I agree that carers need breaks but respite is under provisioned. There aren't enough registered respite services in Scotland to provide the required respite for everyone who needs it! Again this will come down to infrastructure and funding!

Feel most strongly that these should be a right for carers to have breaks and that breaks for carers who need it funded would be a good thing

I totally agree with this, however services to provide carers with a short break have diminished / disappeared during covid. Giving carers SDS / Direct Payment is not the answer either. There are currently very limited services for carers to access a short break.

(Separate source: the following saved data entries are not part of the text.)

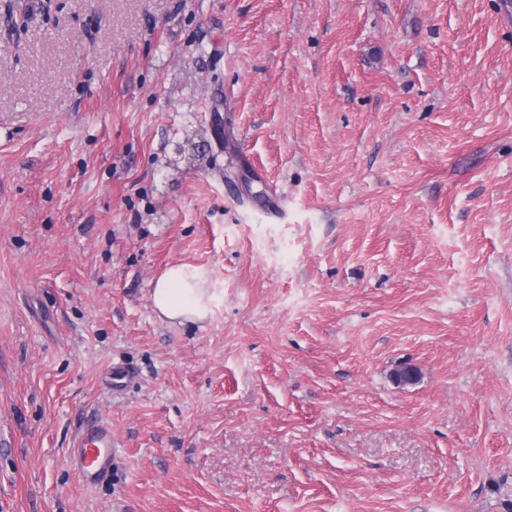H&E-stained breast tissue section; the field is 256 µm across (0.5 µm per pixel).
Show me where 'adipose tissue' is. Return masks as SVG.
<instances>
[{"instance_id":"obj_1","label":"adipose tissue","mask_w":512,"mask_h":512,"mask_svg":"<svg viewBox=\"0 0 512 512\" xmlns=\"http://www.w3.org/2000/svg\"><path fill=\"white\" fill-rule=\"evenodd\" d=\"M207 276L189 264L169 266L156 280L151 292L153 310L172 322H202L212 313L215 294Z\"/></svg>"}]
</instances>
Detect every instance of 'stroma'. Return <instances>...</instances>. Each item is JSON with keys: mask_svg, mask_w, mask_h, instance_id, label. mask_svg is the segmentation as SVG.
<instances>
[{"mask_svg": "<svg viewBox=\"0 0 512 512\" xmlns=\"http://www.w3.org/2000/svg\"><path fill=\"white\" fill-rule=\"evenodd\" d=\"M31 3L0 0V512H512V0ZM177 263L209 320L153 311ZM70 462L89 484L99 481L112 466V427L104 420L86 423L73 437Z\"/></svg>", "mask_w": 512, "mask_h": 512, "instance_id": "35a3bbf8", "label": "stroma"}]
</instances>
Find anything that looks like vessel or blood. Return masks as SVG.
Instances as JSON below:
<instances>
[{
  "instance_id": "vessel-or-blood-1",
  "label": "vessel or blood",
  "mask_w": 512,
  "mask_h": 512,
  "mask_svg": "<svg viewBox=\"0 0 512 512\" xmlns=\"http://www.w3.org/2000/svg\"><path fill=\"white\" fill-rule=\"evenodd\" d=\"M112 427L103 420L86 423L73 437L70 461L83 481H99L112 465Z\"/></svg>"
}]
</instances>
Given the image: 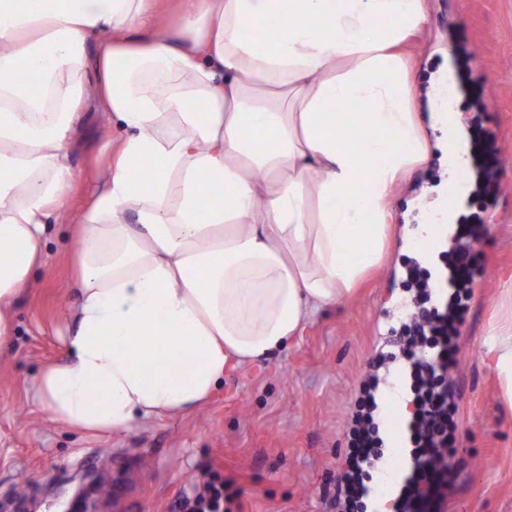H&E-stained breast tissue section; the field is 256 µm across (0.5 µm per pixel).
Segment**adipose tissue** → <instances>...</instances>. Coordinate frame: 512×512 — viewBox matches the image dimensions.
<instances>
[{"instance_id":"1","label":"adipose tissue","mask_w":512,"mask_h":512,"mask_svg":"<svg viewBox=\"0 0 512 512\" xmlns=\"http://www.w3.org/2000/svg\"><path fill=\"white\" fill-rule=\"evenodd\" d=\"M0 0V347L51 223L79 227L64 354L33 380L59 423L124 432L198 410L353 296L391 196L433 150L401 46L425 0ZM112 127L68 215L87 91ZM147 159V175L134 165Z\"/></svg>"}]
</instances>
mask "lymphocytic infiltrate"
Returning <instances> with one entry per match:
<instances>
[{
  "mask_svg": "<svg viewBox=\"0 0 512 512\" xmlns=\"http://www.w3.org/2000/svg\"><path fill=\"white\" fill-rule=\"evenodd\" d=\"M411 284L425 309L419 320L402 326L396 339L397 354L409 367L413 407L405 427L406 472L393 496V512H442L450 482L446 462L448 430L455 404L445 384L455 363L454 337L458 329L447 311L433 307L432 286L419 276ZM377 404L368 401V415L354 432L353 463L345 475L344 504L356 506L370 493V470L382 458L379 426L372 415Z\"/></svg>",
  "mask_w": 512,
  "mask_h": 512,
  "instance_id": "lymphocytic-infiltrate-1",
  "label": "lymphocytic infiltrate"
}]
</instances>
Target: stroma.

Our group discussion with 10 unpaid carers, 6 carer centre staff and 4 health and social care professionals was overwhelmingly in favour of a right to breaks for carers, but there was concern about how this would work. The shortage of social care staff and Covid pandemic have meant many carers going without breaks even when there is an assessed need (and even when there is a self-directed support budget available). Without investment in a range of flexible respite services, day care services and personalised replacement care in the carer's home, carers with a heavy caring role cannot have breaks. Many report not even being able to attend their own medical appointments due to lack of someone to stay with their cared-for person. There are also some conditions where there is no suitable respite available, e.g. for adults with moderate learning disabilities, so their families never get a break. Carers did like the trust implicit in there being no eligibility criteria.

In principle, the right to short breaks is to be welcomed. In recent years, there has been an increasing tendency to take support from unpaid carers for granted. Social care assessment should only take into account the degree to which a carer is able and willing to provide support, Most carers unflinchingly provide support for their loved ones - often to the point of exhaustion and where they have no lives to themselves. They are however under no legal obligation to provide care to adult family members - and the right to short breaks should not be seen as imposing one. I would suggest that the relevant sections in the Bill should make clear that the right to short breaks does not impose any legal obligation on a carer which does not already exist in law. Authorities will have to be supported to develop a range of support services to meet these needs - needs cannot always be met by securing a personal assistant or offering a direct payment.

Essential to maintain staff employment and recruitment. Carers can experience ‘burn out’. Short breaks away will reduce the risk.